**TASK DESCRIPTION**
Using the entries below, restate word for word only the lines from the one with "ring tip: (304, 245)" to the final line, leaving the pictures out.

**RECORDS SUPPLIED**
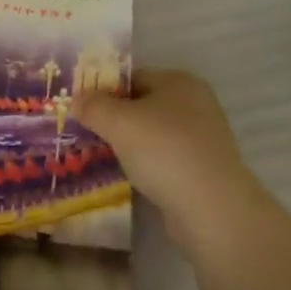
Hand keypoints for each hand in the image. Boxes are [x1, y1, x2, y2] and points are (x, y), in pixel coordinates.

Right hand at [74, 69, 260, 246]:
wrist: (213, 212)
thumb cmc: (164, 151)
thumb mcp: (118, 122)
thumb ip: (93, 106)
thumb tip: (77, 98)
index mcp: (179, 81)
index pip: (132, 78)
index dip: (104, 91)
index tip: (83, 110)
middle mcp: (195, 104)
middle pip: (143, 106)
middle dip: (116, 120)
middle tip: (88, 134)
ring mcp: (203, 140)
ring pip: (154, 135)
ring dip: (131, 146)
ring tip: (103, 158)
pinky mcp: (205, 172)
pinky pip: (166, 161)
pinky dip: (148, 168)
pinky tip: (130, 179)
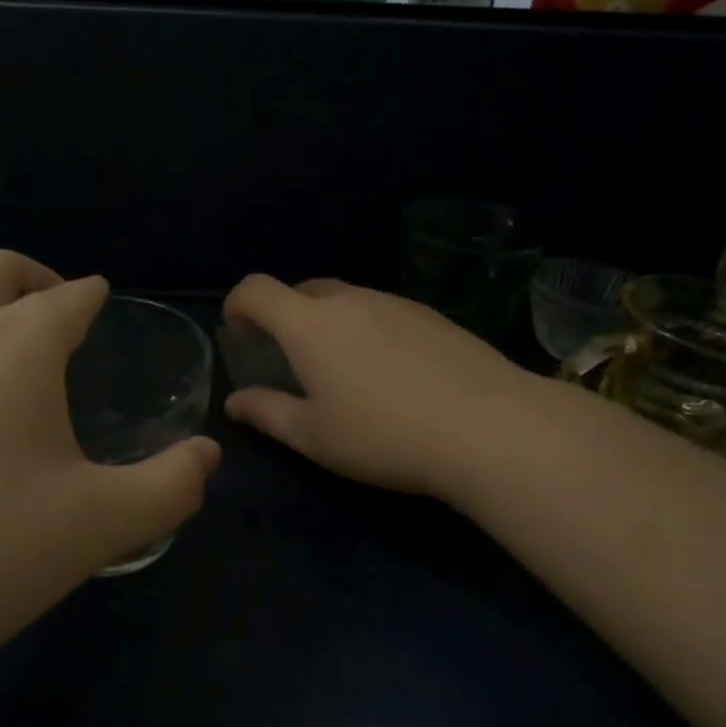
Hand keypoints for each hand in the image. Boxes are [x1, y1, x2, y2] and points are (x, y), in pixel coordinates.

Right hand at [221, 275, 532, 500]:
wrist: (489, 427)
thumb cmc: (384, 435)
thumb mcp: (315, 436)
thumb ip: (267, 413)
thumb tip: (236, 401)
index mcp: (310, 324)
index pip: (257, 289)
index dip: (237, 305)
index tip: (237, 332)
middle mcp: (350, 300)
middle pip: (301, 289)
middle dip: (283, 314)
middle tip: (287, 357)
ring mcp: (395, 302)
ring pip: (346, 299)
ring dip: (327, 322)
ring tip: (341, 369)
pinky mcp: (432, 314)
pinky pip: (382, 310)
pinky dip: (367, 328)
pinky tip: (389, 372)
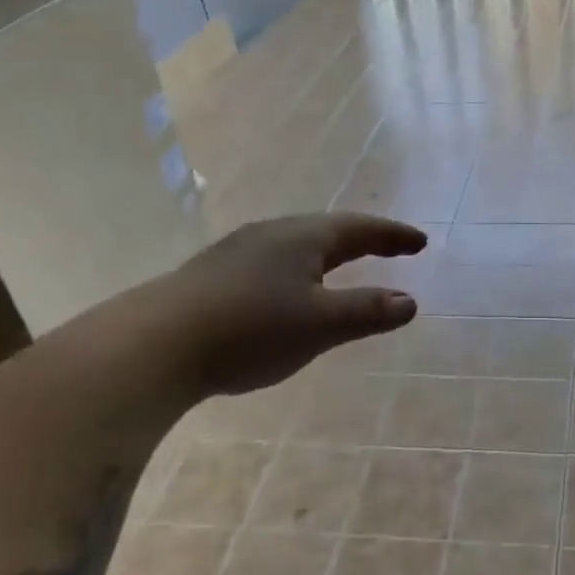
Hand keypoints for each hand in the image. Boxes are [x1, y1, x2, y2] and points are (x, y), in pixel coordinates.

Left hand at [145, 213, 427, 393]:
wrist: (153, 345)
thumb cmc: (250, 330)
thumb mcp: (320, 324)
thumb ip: (367, 311)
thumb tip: (410, 302)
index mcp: (303, 237)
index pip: (360, 229)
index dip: (393, 235)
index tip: (420, 242)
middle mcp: (272, 233)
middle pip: (327, 229)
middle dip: (363, 239)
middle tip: (390, 248)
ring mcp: (237, 251)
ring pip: (296, 243)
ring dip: (328, 252)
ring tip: (343, 265)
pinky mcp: (213, 274)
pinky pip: (272, 261)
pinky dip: (299, 269)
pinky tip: (287, 290)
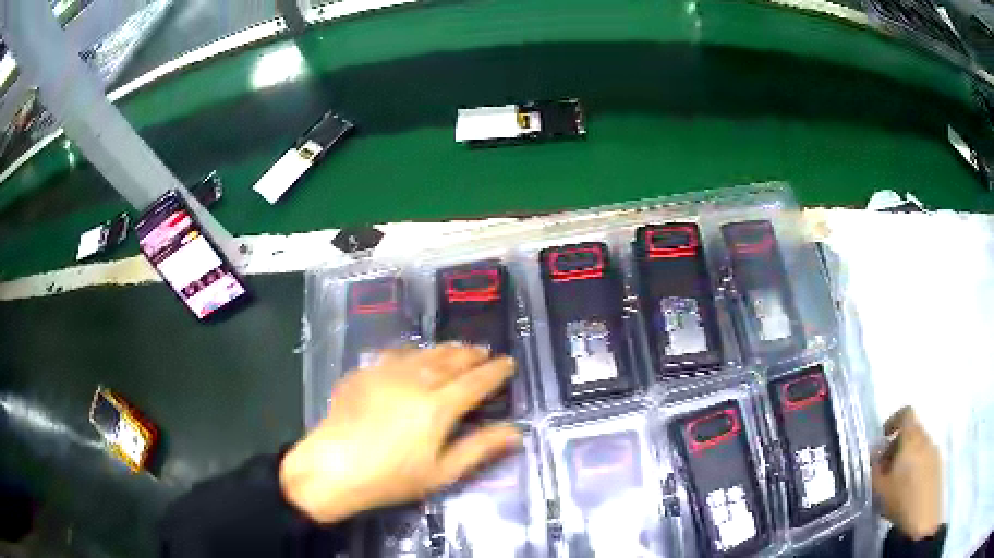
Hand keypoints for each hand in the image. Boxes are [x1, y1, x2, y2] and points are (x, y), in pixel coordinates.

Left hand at [279, 345, 521, 523]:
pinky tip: (412, 356)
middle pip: (451, 361)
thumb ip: (480, 449)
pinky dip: (412, 353)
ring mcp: (385, 373)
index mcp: (438, 406)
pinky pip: (394, 354)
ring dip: (445, 350)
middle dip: (472, 355)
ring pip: (423, 353)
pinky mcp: (363, 373)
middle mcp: (415, 380)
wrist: (333, 467)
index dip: (495, 372)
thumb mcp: (442, 472)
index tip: (509, 363)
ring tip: (457, 349)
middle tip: (485, 352)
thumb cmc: (392, 478)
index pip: (476, 382)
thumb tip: (517, 432)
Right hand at [872, 406, 942, 539]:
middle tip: (885, 469)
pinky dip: (916, 468)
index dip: (894, 420)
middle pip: (912, 432)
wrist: (923, 517)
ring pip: (919, 447)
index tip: (884, 437)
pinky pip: (925, 459)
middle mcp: (926, 438)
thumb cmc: (901, 499)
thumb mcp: (879, 489)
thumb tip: (873, 454)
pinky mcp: (938, 466)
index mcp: (912, 437)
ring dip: (907, 458)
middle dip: (898, 446)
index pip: (906, 413)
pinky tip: (908, 490)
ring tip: (896, 483)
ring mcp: (935, 451)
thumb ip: (874, 468)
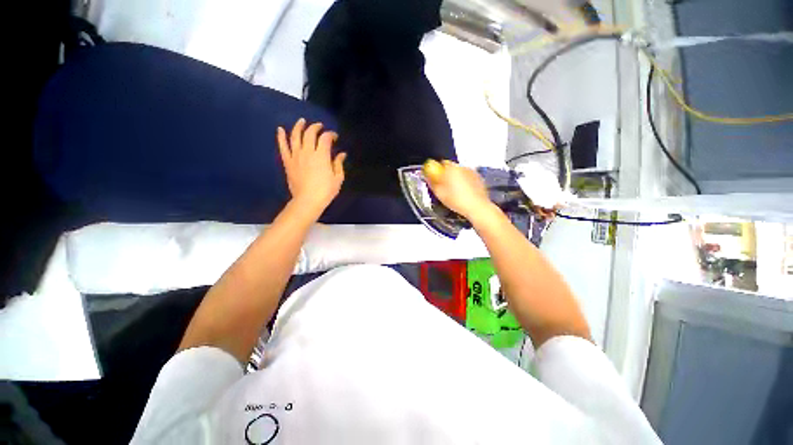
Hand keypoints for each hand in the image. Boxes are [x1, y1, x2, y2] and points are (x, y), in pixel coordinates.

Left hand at [277, 119, 346, 217]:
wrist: (307, 200)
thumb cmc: (326, 190)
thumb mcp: (338, 178)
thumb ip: (338, 164)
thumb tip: (341, 154)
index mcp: (322, 155)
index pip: (325, 138)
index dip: (331, 134)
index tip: (335, 137)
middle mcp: (308, 151)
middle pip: (310, 133)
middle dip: (316, 127)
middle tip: (320, 127)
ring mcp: (296, 155)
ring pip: (295, 136)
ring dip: (299, 126)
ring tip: (302, 121)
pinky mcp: (287, 161)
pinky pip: (283, 146)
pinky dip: (281, 137)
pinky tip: (280, 129)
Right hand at [423, 160, 492, 220]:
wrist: (477, 207)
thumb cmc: (458, 200)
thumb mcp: (439, 193)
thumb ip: (432, 182)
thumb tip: (428, 177)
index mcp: (451, 168)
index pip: (441, 163)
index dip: (437, 170)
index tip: (435, 178)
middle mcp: (462, 167)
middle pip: (451, 167)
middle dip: (446, 175)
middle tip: (443, 187)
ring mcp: (472, 172)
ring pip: (460, 172)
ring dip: (456, 179)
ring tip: (454, 192)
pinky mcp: (479, 179)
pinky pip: (468, 178)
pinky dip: (465, 183)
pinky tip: (463, 194)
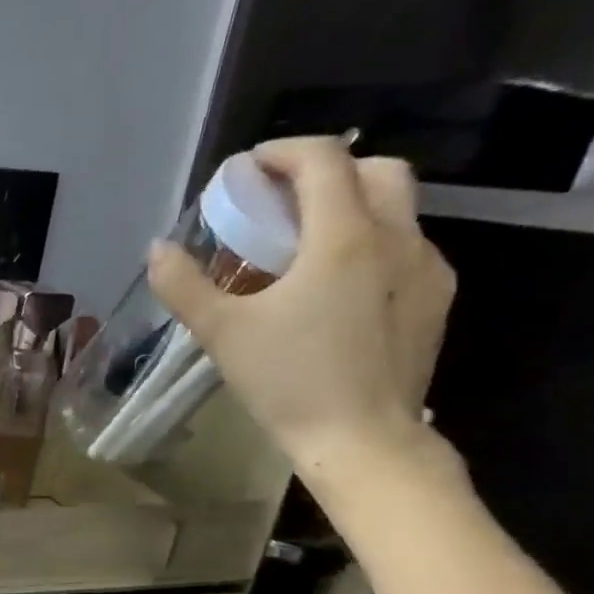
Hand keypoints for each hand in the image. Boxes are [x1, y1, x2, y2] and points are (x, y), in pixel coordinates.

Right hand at [147, 137, 456, 489]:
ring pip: (397, 208)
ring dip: (350, 206)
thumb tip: (157, 249)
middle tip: (280, 202)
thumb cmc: (289, 381)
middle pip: (376, 169)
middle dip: (326, 171)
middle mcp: (397, 238)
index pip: (324, 160)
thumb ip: (184, 285)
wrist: (363, 440)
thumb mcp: (221, 332)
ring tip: (304, 245)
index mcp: (344, 237)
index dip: (282, 153)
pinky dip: (370, 242)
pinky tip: (336, 286)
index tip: (247, 171)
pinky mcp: (435, 299)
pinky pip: (406, 247)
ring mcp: (427, 268)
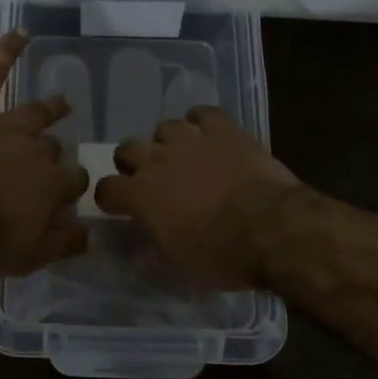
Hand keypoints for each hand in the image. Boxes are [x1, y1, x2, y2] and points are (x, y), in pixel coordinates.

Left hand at [0, 30, 89, 277]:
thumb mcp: (26, 257)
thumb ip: (62, 244)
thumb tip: (91, 233)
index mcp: (50, 186)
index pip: (74, 182)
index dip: (71, 189)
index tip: (67, 196)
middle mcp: (34, 151)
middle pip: (53, 150)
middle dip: (55, 156)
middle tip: (51, 161)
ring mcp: (2, 125)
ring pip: (35, 112)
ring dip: (51, 107)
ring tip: (63, 102)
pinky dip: (6, 51)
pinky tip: (21, 33)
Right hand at [94, 106, 301, 287]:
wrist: (271, 228)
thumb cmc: (221, 254)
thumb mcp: (179, 265)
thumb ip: (153, 252)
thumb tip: (139, 254)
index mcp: (141, 195)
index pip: (106, 188)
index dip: (111, 198)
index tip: (120, 207)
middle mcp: (158, 161)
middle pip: (127, 148)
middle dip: (132, 162)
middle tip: (148, 178)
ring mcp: (191, 141)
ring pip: (164, 127)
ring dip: (167, 142)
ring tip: (181, 155)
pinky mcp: (224, 131)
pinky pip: (203, 113)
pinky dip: (201, 121)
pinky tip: (207, 133)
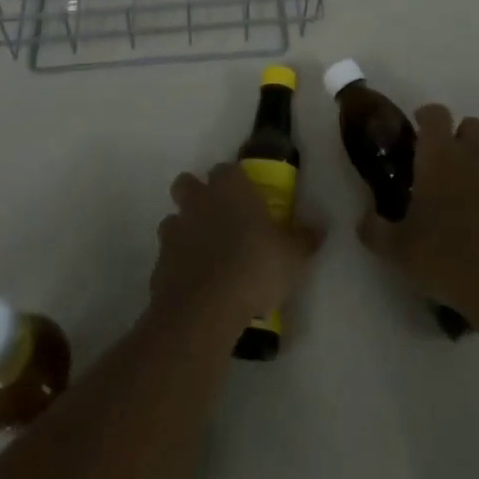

**TASK RESPONSE**
ring tip: (304, 245)
index mcp: (344, 237)
index dip: (282, 153)
pinky dip: (370, 242)
pinky tip: (336, 286)
index tip: (247, 171)
pinky mcp: (435, 299)
pinky pip: (406, 247)
ring mcp: (427, 268)
Hand keypoints for each hand in the image. Boxes are [x1, y1, x2, y2] and points are (x, y), in pixel coordinates.

Left hand at [0, 30, 89, 277]:
thumb mcp: (26, 257)
thumb ip: (62, 244)
thumb tip: (91, 233)
index mcp: (50, 186)
index pip: (74, 182)
index dip: (71, 189)
index tip: (67, 196)
middle mcp: (34, 151)
middle pip: (53, 150)
middle dip: (55, 156)
middle tip: (51, 161)
ring mcp: (2, 125)
ring pip: (35, 112)
ring dip: (51, 107)
ring tip: (63, 102)
pinky dip: (6, 51)
pinky tip: (21, 33)
Right hand at [94, 106, 301, 287]:
wrist: (271, 228)
thumb cmc: (221, 254)
thumb mcp: (179, 265)
thumb ip: (153, 252)
thumb tip: (139, 254)
index mcp: (141, 195)
index pip: (106, 188)
index dip: (111, 198)
index tip: (120, 207)
middle mcp: (158, 161)
middle pip: (127, 148)
middle dip: (132, 162)
middle tip: (148, 178)
ring mcp: (191, 141)
ring pip: (164, 127)
ring dip: (167, 142)
ring tip: (181, 155)
pinky mcp: (224, 131)
pinky pip: (203, 113)
pinky dip: (201, 121)
pinky tip: (207, 133)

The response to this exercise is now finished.